▸ Exercise material
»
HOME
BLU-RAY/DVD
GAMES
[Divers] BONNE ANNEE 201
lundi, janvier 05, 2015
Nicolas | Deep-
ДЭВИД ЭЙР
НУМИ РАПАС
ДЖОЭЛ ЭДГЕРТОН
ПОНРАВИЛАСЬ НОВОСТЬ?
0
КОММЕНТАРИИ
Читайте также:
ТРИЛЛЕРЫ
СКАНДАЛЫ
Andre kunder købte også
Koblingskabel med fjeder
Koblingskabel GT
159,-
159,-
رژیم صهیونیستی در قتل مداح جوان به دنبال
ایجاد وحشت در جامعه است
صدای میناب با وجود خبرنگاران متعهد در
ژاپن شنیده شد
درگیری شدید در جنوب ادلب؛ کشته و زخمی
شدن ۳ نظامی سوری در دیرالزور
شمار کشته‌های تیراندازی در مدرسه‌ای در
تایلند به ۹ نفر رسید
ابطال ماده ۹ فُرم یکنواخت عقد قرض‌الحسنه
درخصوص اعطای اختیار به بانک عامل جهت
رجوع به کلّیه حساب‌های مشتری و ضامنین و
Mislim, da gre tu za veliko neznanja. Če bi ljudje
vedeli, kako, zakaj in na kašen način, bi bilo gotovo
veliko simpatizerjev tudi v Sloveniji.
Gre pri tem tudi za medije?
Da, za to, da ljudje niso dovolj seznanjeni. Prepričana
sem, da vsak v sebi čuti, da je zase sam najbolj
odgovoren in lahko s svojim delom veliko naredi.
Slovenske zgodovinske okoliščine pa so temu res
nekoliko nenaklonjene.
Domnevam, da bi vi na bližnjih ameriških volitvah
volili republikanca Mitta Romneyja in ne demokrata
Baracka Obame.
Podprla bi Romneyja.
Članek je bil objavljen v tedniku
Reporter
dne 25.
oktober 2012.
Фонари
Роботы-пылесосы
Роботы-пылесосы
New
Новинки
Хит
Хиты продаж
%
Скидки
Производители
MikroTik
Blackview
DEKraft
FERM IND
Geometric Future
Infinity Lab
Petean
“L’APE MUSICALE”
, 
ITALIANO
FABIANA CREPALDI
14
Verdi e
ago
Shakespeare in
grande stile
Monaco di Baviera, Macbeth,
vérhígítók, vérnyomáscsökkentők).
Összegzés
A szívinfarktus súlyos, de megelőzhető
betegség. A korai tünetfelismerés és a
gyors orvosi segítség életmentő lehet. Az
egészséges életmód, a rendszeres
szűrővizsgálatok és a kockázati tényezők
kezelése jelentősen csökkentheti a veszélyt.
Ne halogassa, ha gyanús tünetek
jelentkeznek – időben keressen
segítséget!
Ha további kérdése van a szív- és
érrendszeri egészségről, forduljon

▸ Directive
Look through the listing above and give the number of lines containing the string "ljudje", with nothing else.

▸ Answer box
2